Technology built for scale
OCOchem’s breakthrough integrates several proprietary innovations, including:
- Patented CO2 gas diffusion electrodes developed in-house, achieving 100x greater CO2 conversion than traditional aqueous or solubility-limited systems
- A 2-in-1 electrolyzer design that both electrolyzer water to make hydrogen (at the anode) and then chemically bonds that hydrogen, moments later, to CO2 (at the cathode)
- Electrolyzer cells 20 times larger than those used in current fuel cell and hydrogen electrolyzer technologies
- Modular factory-assembled skid-mounted processing units, fabricated off-site and installed in under six weeks
- Operation at ambient temperature and pressure, significantly lowering energy, piping, and equipment costs while also enabling load-following operation.
- High-concentration formate production exceeding 35%, enabling more efficient downstream processing and lower separations cost
OCOchem’s modular, rapidly deployable molecule plants offer a transformative solution for both companies with excess CO2 and renewable energy developers seeking new value streams.
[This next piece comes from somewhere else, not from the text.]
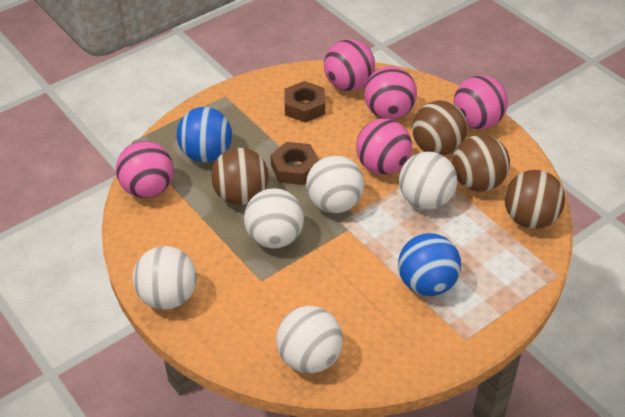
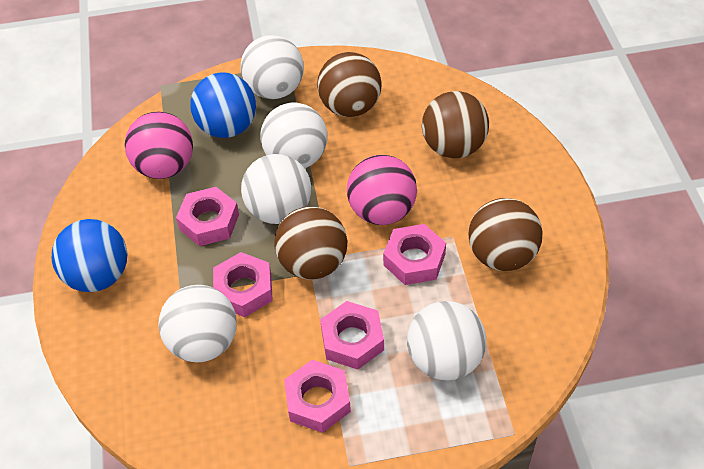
brown nut: 2 -> 0
pink ball: 5 -> 2
pink nut: 0 -> 5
By enabling local, distributed production of carbon-based molecules, these systems enhance supply chain resiliency and create high-value outputs directly from waste CO2. Ideal deployment sites include bio-refineries, renewable natural gas facilities, and CO2 capture locations – anywhere CO2 is available and underutilized.
Because the technology operates at ambient temperature and pressure, it is inherently load-following and ideal for co-location with renewable, but often intermittent, power sources. This opens new opportunities for solar, wind, hydro, geothermal, or even off-grid nuclear project developers to convert stranded or underutilized power directly into valuable organic molecules, without the delay or cost of grid interconnects or battery storage. Together, these capabilities unlock a scalable model for sustainable, distributed organic molecule production where CO2 and renewable electrons are found.
This successful pilot lays the foundation for a broad range of future products derived from CO2 and formate, including clean fuels, agrochemicals, industrial solvents, and liquid hydrogen carriers. With low-cost feedstocks, modular scalability, and climate-positive economics, OCOchem is poised to drive a transformative shift in how the world produces and distributes carbon-based molecules.